While the jewelry cookies were a hit, the turning point came when a rancher in Gallup ordered a batch but didn’t pick them up on time. Concerned that they would go to waste, she posted a photo on Facebook and tagged her rancher customer, who came for the cookies and shared her image in the Memories and Photos in New Mexico Facebook group, which has more than 90,000 members. Over the next two days, Sweet Cheeks was swamped with orders and shipping requests. Since then, Armenta-Ketchell has sent her cookies to destinations from New York to Hawaii.
Sweet Cheeks Bakery designs special treats for every occasion. Photograph courtesy of Sweet Cheeks Bakery.

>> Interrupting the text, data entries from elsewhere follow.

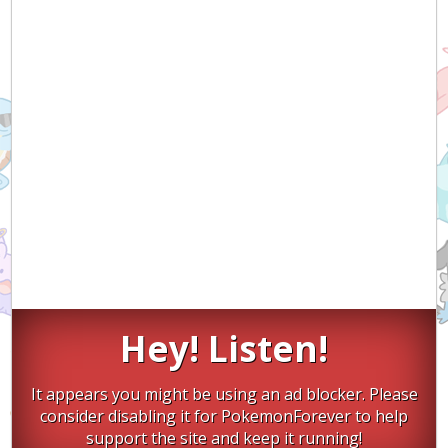
Hey! Listen!
It appears you might be using an ad blocker. Please
consider disabling it for PokemonForever to help
support the site and keep it running!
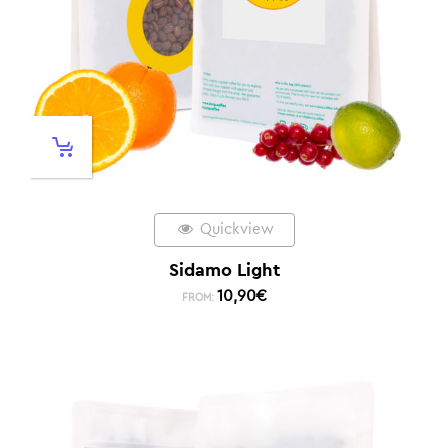
Quickview
Sidamo Light
10,90
€
FROM:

She makes between 15 and 30 dozen per week (about $40 per dozen) but has reached capacity without additional help. The Native jewelry designs are especially time-intensive, taking up to five days of work. “You ice the cookies, dry them for 24 hours, do the details in white, paint artwork, dry them, paint metallic notes, dry again, and then paint with teal,” she says. “They’re all hand-brushed.”
Armenta-Ketchell hopes her path inspires others. “I have friends who want to start their own businesses, but they’re afraid of failing,” she says. Don’t let a few setbacks get in your way, she advises. “If you put in the time, you’re going to see the result.”
While Sweet Cheeks Bakery owner Eva Armenta-Ketchell enjoys the Native jewelry designs, she also offers her take on a few other favorites.
Wedding cookies: “They’re classic, elegant, and not as crazy in the designs.”
Baby showers: “I love doing these, because you just give me a color and I can put my own creativity into it.”
Eighties themes: “I had a customer want Kiss-themed cookies, and I thought, Oh, that’s my era! One of my favorites was making a cookie that looked like a roller skate.”